* Materials provided *

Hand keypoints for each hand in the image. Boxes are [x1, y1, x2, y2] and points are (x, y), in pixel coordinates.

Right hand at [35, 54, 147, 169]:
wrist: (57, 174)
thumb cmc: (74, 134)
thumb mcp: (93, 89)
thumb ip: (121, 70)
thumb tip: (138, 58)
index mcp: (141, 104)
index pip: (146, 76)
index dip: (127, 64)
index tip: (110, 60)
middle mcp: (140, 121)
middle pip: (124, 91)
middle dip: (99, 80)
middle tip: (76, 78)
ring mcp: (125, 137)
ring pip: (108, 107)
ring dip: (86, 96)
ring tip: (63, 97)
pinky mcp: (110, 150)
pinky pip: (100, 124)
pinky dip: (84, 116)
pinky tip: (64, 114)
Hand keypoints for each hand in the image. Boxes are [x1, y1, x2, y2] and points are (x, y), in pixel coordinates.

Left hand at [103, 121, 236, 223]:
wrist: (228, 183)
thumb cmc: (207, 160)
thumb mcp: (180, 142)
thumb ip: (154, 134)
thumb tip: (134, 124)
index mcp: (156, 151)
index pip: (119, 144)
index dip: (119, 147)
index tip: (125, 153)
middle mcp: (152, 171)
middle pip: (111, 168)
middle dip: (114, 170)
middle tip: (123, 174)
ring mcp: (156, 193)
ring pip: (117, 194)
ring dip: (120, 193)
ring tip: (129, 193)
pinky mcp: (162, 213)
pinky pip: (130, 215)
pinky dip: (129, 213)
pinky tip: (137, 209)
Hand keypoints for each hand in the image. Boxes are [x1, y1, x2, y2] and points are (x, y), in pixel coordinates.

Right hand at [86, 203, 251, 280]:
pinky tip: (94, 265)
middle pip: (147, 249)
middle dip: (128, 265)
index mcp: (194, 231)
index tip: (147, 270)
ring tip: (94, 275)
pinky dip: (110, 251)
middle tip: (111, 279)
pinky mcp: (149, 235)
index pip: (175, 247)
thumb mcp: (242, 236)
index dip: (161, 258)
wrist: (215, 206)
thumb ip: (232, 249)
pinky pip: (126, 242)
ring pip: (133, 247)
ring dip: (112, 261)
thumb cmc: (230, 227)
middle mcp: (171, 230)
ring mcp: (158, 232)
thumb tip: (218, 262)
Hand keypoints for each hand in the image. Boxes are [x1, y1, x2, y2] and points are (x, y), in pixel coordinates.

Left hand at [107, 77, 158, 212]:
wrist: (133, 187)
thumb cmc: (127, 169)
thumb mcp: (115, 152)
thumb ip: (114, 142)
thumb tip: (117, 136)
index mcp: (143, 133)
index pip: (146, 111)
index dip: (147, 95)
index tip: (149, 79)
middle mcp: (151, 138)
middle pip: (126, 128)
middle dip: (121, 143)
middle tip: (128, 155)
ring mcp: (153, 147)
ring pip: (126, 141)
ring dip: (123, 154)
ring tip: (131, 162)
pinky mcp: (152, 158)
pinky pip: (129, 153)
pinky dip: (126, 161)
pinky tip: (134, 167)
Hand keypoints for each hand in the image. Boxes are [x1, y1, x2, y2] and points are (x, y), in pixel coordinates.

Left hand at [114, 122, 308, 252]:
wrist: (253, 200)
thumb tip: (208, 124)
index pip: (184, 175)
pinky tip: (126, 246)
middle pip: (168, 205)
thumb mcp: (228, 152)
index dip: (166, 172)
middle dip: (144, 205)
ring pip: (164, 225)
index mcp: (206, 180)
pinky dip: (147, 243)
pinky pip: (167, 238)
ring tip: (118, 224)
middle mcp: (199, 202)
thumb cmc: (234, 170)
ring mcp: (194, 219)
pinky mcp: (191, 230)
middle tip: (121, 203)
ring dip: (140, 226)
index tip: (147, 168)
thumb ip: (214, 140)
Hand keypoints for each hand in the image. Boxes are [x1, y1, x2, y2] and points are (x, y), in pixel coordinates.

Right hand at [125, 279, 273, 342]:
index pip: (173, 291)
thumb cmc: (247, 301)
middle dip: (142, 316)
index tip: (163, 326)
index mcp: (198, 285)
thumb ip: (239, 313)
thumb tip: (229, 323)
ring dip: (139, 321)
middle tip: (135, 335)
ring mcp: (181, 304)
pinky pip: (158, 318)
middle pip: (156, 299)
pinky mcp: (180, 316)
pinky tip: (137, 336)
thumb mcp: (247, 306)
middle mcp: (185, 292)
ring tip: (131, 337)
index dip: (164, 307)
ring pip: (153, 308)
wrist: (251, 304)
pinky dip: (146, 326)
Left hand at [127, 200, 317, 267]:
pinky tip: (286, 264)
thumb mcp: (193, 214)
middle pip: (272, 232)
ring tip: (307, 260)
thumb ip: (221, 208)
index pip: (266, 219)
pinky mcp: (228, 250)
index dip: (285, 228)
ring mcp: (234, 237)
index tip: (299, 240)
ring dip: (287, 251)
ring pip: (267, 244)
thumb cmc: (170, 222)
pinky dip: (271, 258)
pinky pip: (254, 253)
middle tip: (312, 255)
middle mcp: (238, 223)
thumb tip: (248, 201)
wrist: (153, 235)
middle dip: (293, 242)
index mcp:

* Your instructions *
Set down the complete listing once more, exactly as it appears.

* Solution *
Hand keypoints for each hand in the image. Boxes are [x1, y1, x2, y2] and points are (x, y), in pixel coordinates.

Right hand at [35, 54, 147, 169]:
wrist: (57, 174)
thumb cmc: (74, 134)
thumb mcp: (93, 89)
thumb ip: (121, 70)
thumb tip: (138, 58)
index mcp: (141, 104)
index pip: (146, 76)
index dip: (127, 64)
index tip: (110, 60)
middle mcp: (140, 121)
middle pip: (124, 91)
middle dip: (99, 80)
middle tip: (76, 78)
ring mcp: (125, 137)
ring pip: (108, 107)
ring dip: (86, 96)
ring tip: (63, 97)
pinky mcp: (110, 150)
pinky pip: (100, 124)
pinky dip: (84, 116)
pinky tip: (64, 114)
Hand keypoints for each hand in the image. Boxes are [x1, y1, x2, y2] and points are (x, y), in pixel coordinates.

Left hand at [103, 121, 236, 223]:
wrist: (228, 183)
thumb cmc: (207, 160)
thumb mcp: (180, 142)
thumb ip: (154, 134)
thumb tip: (134, 124)
index mcp: (156, 151)
index pip: (119, 144)
index dip: (119, 147)
index tip: (125, 153)
middle mcp: (152, 171)
middle pip: (111, 168)
middle dip: (114, 170)
middle tip: (123, 174)
ring mcp: (156, 193)
ring pip: (117, 194)
ring dip: (120, 193)
ring tip: (129, 193)
pinky mcp: (162, 213)
pinky pip: (130, 215)
pinky dip: (129, 213)
pinky tip: (137, 209)
Hand keypoints for each hand in the image. Boxes are [x1, y1, x2, y2] and points are (x, y), in pixel coordinates.

Right hand at [86, 203, 251, 280]:
pinky tip: (94, 265)
middle pip: (147, 249)
middle dip: (128, 265)
index mcp: (194, 231)
index tip: (147, 270)
ring tip: (94, 275)
pinky dip: (110, 251)
middle tip: (111, 279)
pinky mcp: (149, 235)
index pip: (175, 247)
thumb mcp: (242, 236)
index dip: (161, 258)
wrist: (215, 206)
thumb ip: (232, 249)
pinky pip: (126, 242)
ring pip: (133, 247)
ring dip: (112, 261)
thumb cmc: (230, 227)
middle mcp: (171, 230)
ring mcp: (158, 232)
thumb tip: (218, 262)
Hand keypoints for each hand in the image. Boxes are [x1, y1, x2, y2] and points are (x, y), in pixel coordinates.

Left hand at [107, 77, 158, 212]:
wrist: (133, 187)
thumb cmc: (127, 169)
thumb mcp: (115, 152)
thumb ip: (114, 142)
thumb tip: (117, 136)
index mcp: (143, 133)
index pip: (146, 111)
index dip: (147, 95)
index tip: (149, 79)
middle mcp: (151, 138)
middle pip: (126, 128)
middle dip: (121, 143)
middle tip: (128, 155)
ring mcp: (153, 147)
ring pip: (126, 141)
ring dip: (123, 154)
ring tip: (131, 162)
pinky mcp: (152, 158)
pinky pip: (129, 153)
pinky dip: (126, 161)
pinky tip: (134, 167)
Hand keypoints for each hand in the image. Boxes are [x1, y1, x2, y2] and points are (x, y), in pixel coordinates.

Left hand at [114, 122, 308, 252]:
wrist: (253, 200)
thumb tip: (208, 124)
index pip: (184, 175)
pinky tip: (126, 246)
middle pip: (168, 205)
thumb mcp: (228, 152)
index dip: (166, 172)
middle dip: (144, 205)
ring pip: (164, 225)
index mcp: (206, 180)
pinky dip: (147, 243)
pinky pip: (167, 238)
ring tip: (118, 224)
middle mcp: (199, 202)
thumb cmc: (234, 170)
ring mcp: (194, 219)
pinky mcp: (191, 230)
middle tip: (121, 203)
ring dip: (140, 226)
index tip: (147, 168)
thumb ip: (214, 140)
Hand keypoints for each hand in the image. Boxes are [x1, y1, x2, y2] and points are (x, y), in pixel coordinates.

Right hand at [125, 279, 273, 342]:
index pip: (173, 291)
thumb cmc: (247, 301)
middle dip: (142, 316)
index tip: (163, 326)
index mcp: (198, 285)
thumb ip: (239, 313)
thumb tip: (229, 323)
ring dip: (139, 321)
middle tip: (135, 335)
ring mcp: (181, 304)
pinky pip: (158, 318)
middle pip: (156, 299)
pinky mcp: (180, 316)
pinky tip: (137, 336)
thumb mcp: (247, 306)
middle mcp: (185, 292)
ring tip: (131, 337)
index dip: (164, 307)
ring pip: (153, 308)
wrist: (251, 304)
pinky dip: (146, 326)
Left hand at [127, 200, 317, 267]:
pinky tip: (286, 264)
thumb mcp: (193, 214)
middle pip: (272, 232)
ring tip: (307, 260)
thumb ip: (221, 208)
index pip: (266, 219)
pinky mcp: (228, 250)
index dip: (285, 228)
ring mcp: (234, 237)
index tip: (299, 240)
ring dip: (287, 251)
ring pip: (267, 244)
thumb cmc: (170, 222)
pinky dip: (271, 258)
pinky pip: (254, 253)
middle tip: (312, 255)
middle mcp: (238, 223)
thumb tip: (248, 201)
wrist: (153, 235)
middle dip: (293, 242)
index mcp:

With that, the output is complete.